BEGIN Document passage

Michigan Court of Appeals, 2015

John S Lipps v. City of Muskegon

John S Lipps v. City of Muskegon
Michigan Court of Appeals · Decided May 21, 2015

John S Lipps v. City of Muskegon

Opinion

STATE OF MICHIGAN COURT OF APPEALS

JOHN S. LIPPS and MARCIA LIPPS, UNPUBLISHED May 21, 2015 Plaintiffs/Cross-Defendants- Appellees, and PHILLIP MULDER, Intervening Plaintiff/Cross- Defendant-Appellee, and VINCENT P. STAFFNEY, Intervening Plaintiff/Cross- Plaintiff/Third-Party Plaintiff- Appellant,

v No. 320670 Muskegon Circuit Court CITY OF MUSKEGON, LC No. 12-048747-CH Defendant/Cross-Defendant- Appellee, and BARBARA J. FRIED, MUSKEGON PUBLIC SCHOOLS, PATRICK S. INGLOT, MARY A.

INGLOT, DONNA J. HILGEMAN, and JEFFREY PEEL, Third-Party Defendants.

Before: BECKERING, P.J., and MARKEY and SHAPIRO, JJ.

PER CURIAM.

END Document passage
BEGIN Supplied material

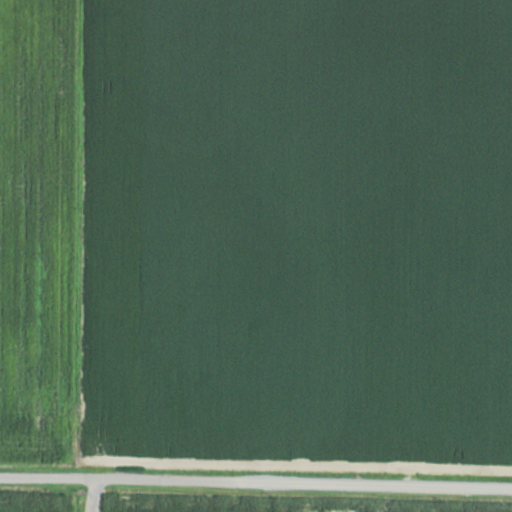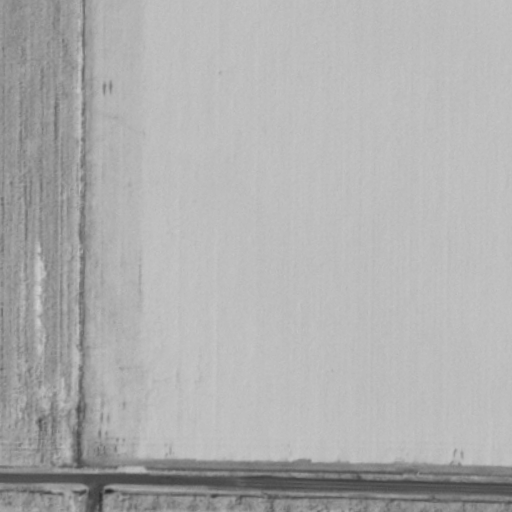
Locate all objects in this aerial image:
road: (255, 481)
road: (88, 495)
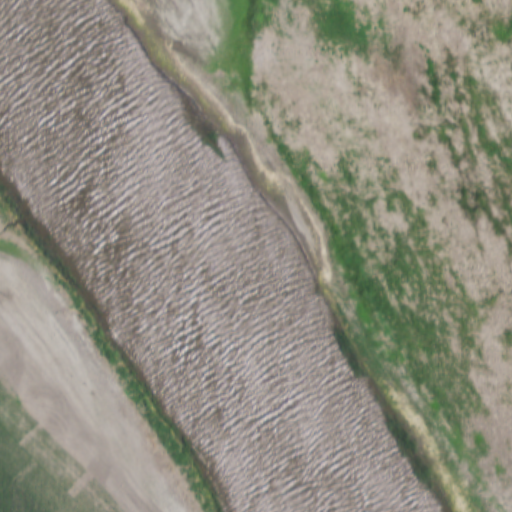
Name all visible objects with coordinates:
river: (166, 259)
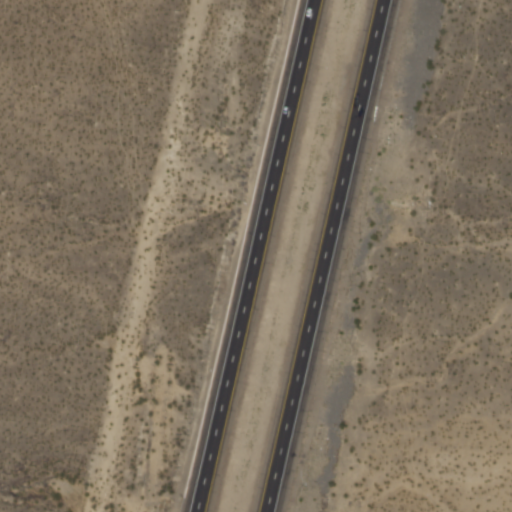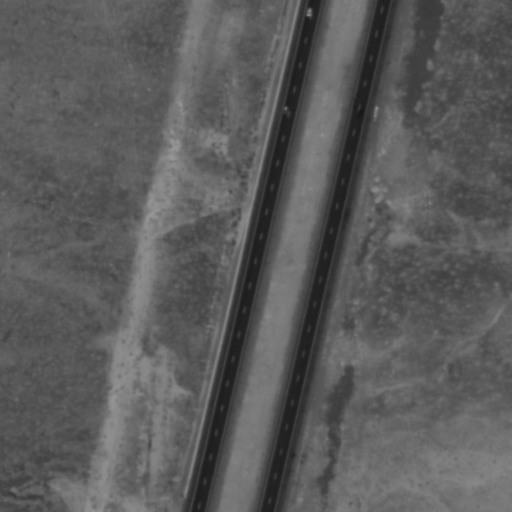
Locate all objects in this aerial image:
road: (255, 256)
road: (327, 256)
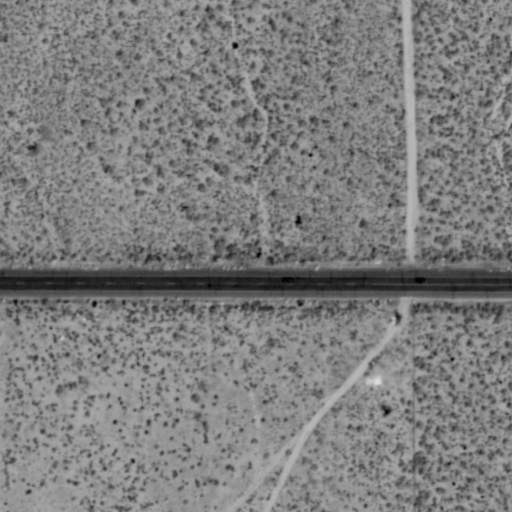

END Supplied material

Exercise details: Extend the Michigan Court of Appeals opinion in Lipps v. City of Muskegon, starting right after its last line, "PER CURIAM."

Expected output:
-1- Intervening plaintiff/cross-plaintiff/third-party plaintiff Vincent P. Staffney appeals by right the trial court order granting a directed verdict to plaintiffs/cross-defendants John and Marcia Lipps, intervening plaintiff/cross-defendant Philip Mulder, and defendant/cross- defendant the City of Muskegon (“the city”). We affirm.

Staffney, the Lipps, and Mulder all own at least one parcel of real property on Wilcox Avenue in the Lake Michigan Park Subdivision in the city. The south side of Wilcox Avenue borders Lake Michigan and the north side borders the parties’ property. A steep sand dune is also located north of, and generally parallel to, Wilcox Avenue; the parties are required to park their vehicles on a vacated portion of Wilcox Avenue and climb the dune to reach their property.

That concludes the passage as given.